While 97 percent of the staging is McFarland’s, she has kept some of the most famous moments from historic productions. The “Dance of the Little Swans” in Act II has four dancers, with arms interlaced, moving sideways across the stage in 16 precision pas the chats (a leaping step). The black swan has a solo in which she must complete 32 fouettes, spins on pointe.
“It’s extremely difficult,” Gothberg said. “That’s been the biggest challenge of my role.” She noted that although she has been in many performances, this is the first one in which she will partner. She also relishes being the villain.
“I usually get cast as a sweet person, so it’s been a challenge to unleash my evil roots,” she said.
For her part, Kellner has found that moving her body like a swan is different from the other classical ballets she has done. And she, too, has enjoyed learning how to partner. But it’s the emotion of the story that has meant the most to her.
“The depth of the story — it’s very emotional. I’ve never done such an emotional ballet. I’ve been a part of ballets that are stories, but this one — all of the emotion takes part in all of your dancing. It takes it to another level,” Kellner said.
McFarland is proud of what the students have achieved.
“Anyone who comes to this production and sees not professional dancers — just the sheer scope of what these students were able to do is jsut fantastic. They’re invested in the story and in the show. It’s impressive,” she said.
Also in the cast are guest artist Sasha Casada as Siegfried; Anthony Kellner as Benno; O’Keefe Cooper as the prince’s friend and the court announcer; Jon Berry as Wolfgang; Tiffany Behr as Queen Mother; and Corey McFarland as Von Rothbart, the owl.

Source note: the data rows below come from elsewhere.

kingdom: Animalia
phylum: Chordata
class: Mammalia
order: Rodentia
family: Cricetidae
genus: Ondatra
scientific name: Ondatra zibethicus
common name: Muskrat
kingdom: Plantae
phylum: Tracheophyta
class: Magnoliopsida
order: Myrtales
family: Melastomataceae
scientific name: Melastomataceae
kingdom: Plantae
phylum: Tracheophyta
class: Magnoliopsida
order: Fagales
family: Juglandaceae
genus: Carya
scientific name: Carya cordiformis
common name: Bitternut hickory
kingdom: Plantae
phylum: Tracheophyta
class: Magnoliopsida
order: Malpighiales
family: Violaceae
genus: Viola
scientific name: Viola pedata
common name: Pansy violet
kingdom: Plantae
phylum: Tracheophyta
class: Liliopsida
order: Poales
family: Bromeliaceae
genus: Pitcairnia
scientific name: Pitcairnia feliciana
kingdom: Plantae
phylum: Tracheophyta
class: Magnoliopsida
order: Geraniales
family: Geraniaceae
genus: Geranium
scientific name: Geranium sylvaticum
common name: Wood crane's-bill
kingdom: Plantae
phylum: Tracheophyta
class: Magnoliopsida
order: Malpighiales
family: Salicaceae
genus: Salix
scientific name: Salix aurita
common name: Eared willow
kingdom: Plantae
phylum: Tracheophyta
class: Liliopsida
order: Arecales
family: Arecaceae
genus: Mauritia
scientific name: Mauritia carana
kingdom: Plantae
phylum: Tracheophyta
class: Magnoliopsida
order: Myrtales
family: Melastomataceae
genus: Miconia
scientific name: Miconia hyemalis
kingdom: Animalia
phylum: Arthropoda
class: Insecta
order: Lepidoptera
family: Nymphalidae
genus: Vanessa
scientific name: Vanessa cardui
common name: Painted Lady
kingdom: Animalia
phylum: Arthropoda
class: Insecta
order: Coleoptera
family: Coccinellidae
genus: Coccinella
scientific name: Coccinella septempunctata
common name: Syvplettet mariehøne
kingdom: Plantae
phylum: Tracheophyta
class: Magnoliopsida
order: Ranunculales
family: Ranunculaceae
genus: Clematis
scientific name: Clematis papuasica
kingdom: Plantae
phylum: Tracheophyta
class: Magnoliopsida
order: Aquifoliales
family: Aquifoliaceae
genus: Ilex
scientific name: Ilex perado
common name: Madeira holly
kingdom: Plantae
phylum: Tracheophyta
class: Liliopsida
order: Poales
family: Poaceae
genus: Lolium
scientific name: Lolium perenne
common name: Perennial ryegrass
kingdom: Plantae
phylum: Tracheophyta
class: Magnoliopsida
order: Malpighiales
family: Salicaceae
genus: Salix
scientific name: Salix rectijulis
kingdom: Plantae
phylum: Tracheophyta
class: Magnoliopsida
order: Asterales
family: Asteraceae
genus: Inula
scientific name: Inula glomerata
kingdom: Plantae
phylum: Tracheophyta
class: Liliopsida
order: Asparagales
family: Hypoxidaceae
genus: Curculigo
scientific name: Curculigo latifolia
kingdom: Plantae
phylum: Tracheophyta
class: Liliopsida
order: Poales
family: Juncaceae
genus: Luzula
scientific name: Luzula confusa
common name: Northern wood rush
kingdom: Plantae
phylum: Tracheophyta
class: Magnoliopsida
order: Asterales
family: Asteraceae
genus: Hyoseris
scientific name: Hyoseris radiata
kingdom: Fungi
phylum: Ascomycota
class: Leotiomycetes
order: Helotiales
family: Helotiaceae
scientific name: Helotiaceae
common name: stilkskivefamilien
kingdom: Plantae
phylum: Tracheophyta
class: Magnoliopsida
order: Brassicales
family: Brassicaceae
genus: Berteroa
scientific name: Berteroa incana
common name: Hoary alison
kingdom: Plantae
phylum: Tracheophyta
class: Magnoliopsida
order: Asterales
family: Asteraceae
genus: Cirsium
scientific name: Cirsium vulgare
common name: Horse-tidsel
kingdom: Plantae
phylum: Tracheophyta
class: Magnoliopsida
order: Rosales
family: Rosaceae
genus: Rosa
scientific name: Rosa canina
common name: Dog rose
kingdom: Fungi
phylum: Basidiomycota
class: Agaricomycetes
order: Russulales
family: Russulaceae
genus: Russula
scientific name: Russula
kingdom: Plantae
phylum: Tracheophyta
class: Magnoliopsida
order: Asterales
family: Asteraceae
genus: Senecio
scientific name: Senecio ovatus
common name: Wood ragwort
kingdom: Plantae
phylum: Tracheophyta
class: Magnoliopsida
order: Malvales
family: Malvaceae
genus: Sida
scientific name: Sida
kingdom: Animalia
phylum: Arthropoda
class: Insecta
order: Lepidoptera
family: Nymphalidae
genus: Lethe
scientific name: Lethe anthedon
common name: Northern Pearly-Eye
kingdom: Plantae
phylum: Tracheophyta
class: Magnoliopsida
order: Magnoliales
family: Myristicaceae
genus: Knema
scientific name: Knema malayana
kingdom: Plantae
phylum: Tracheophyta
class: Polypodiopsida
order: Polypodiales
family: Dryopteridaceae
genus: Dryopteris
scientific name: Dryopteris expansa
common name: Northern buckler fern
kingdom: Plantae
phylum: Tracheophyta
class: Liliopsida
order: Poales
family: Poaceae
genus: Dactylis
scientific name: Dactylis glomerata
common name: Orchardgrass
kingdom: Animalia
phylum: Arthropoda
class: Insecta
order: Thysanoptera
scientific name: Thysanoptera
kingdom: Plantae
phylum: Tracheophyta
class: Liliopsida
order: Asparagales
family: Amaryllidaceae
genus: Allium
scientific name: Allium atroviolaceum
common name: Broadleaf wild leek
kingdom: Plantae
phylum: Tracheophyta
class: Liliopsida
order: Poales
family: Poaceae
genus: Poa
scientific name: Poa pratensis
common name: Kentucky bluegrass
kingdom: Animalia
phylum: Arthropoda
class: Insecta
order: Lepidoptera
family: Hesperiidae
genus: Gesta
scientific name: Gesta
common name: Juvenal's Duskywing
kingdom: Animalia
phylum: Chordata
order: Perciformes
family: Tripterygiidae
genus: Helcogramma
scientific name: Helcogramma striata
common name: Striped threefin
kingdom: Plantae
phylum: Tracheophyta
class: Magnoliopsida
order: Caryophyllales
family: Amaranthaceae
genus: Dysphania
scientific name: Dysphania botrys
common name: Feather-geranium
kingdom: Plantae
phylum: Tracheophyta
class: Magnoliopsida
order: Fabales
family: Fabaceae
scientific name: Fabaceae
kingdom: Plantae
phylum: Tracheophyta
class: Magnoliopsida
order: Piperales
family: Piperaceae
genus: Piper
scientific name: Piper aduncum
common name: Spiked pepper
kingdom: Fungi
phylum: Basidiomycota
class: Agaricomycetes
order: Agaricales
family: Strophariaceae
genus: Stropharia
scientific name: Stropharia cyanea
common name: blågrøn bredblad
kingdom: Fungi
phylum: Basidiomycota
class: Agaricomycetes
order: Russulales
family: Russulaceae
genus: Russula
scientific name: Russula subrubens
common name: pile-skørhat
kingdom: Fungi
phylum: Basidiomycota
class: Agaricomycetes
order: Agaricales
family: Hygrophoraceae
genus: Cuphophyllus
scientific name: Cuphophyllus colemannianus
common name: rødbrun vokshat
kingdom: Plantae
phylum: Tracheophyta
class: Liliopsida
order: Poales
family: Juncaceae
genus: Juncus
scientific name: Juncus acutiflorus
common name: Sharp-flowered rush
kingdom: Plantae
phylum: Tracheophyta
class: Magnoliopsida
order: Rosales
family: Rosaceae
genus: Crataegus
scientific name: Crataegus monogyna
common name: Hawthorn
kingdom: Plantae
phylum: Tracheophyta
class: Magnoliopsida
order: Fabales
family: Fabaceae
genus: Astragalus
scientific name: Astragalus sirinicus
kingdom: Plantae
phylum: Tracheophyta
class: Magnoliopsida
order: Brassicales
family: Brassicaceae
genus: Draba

Also Kiris Fox, Mallory Godwin, Ella Gover, Katie Kogge, McKensie Osborne, Cadence Patterson, Reagan Paulus, Samantha Quinlisk, Elizabeth Shaw, Zoee Steele, Violet Aiken, Anika Arcikauskas, Maggie Bensman, Laurel Chalfant, Kara Kellner, Lauren King, Emma Keykens, Logan Shaw, Leah Zimmerman, Olivia Breinich, Summer Sprowl and Emily Short as peasants.
Also Gavin Bockrath, Ian Bonifas, Roger Miller, Noah Schwepe, Eli Straman, Dominic Reese and Gustav Gothberg as merrymakers; Caitlin Fenton, Nora Aiken, Alyssa Apple, Mariana Aguilar-Steele, Elizabeth Smedley, Cheyenne Maher, Grace Hockaday and Mariana Reese as ladies in waiting; Makenzi Cox, Lexi Elliott, Emma Poeppelman and Catherine Smedley as pages.
Also Dublin Cooper and Ethne Langston as servants; Faith Clinton, Katherine Gothberg and Savanah Koester in the pas de trois; Tiffany Behr, Faith Clinton, Kiris Fox, Mallory Godwin, Katherine Gothberg, Ella Gover, Savanah Koester, Katie Kogge, McKensie Osborne, Cadence Patterson, Reagan Paulus, Samantha Quinlisk, Elizabeth Shaw, Zoee Steele, Violet Aiken, Anika Arcikauskas, Maggie Bensman, Olivia Breinich, Laurel Chalfant, Kara Kellner, Emma Keykens, Lauren King, Logan Shaw, Emily Short, Summer Sprowl and Leah Zimmerman as the swan corps de ballet.
Also Grace Hockaday, Cheyenne Maher and Mariana Reese as teen swans; Catherine Smedley, Lexi Elliott, Makenzi Cox, Kamryn Dalinghaus, Emma Poeppelman, Mia O’Keefe, Ethne Langston, Dublin Cooper, Alyssa Apple, Mariana Aguilar-Steele, Elizabeth Smedley, Caitlin Fenton, Nora Aiken and Lyla Niekamp as intermediate swans; Aurora Smith, Portia Hill, Killarney Cooper, Heidi Elshoff, Jalyn Roll, Mia McFarland, Karly Gillman, Hayden Lewis and Emma Davis as little swans.
Also Kathryn Staugler, Maleigha Dotson, Anna Apple, Della Short, Nora Bates, Heidi Loraine-Bruns, Elizabeth Wolaver and Lydia Cavinder as baby swans; Caitlin Fenton, Nora Aiken, Alyssa Apple, Mariana Aguilar-Steele, Elizabeth Smedley, Cheyenne Maher, Grace Hockaday, Mariana Reese, Gavin Bockrath, Ian Bonifas, Roger Miller, Noah Schwepe, Eli Straman, Dominic Reese and Gustav Gothberg as courtiers; Kiris Fox, Ella Gover, Katie Kogge, McKensie Osborne, Reagan Paulus, Samantha Quinlisk as princesses.
Also Violet Aiken, Anika Arcikauskas, Laurel Chalfant, Emily Short and Leah Zimmerman as Hungarian dancers; Maggie Bensman, Kara Kellner, Lauren King and Logan Shaw as Spanish dancers; and Anika Arcikauskas, Olivia Breinich, Anthony Kellner, Emma Keykens and Summer Sprowl as Polish dancers.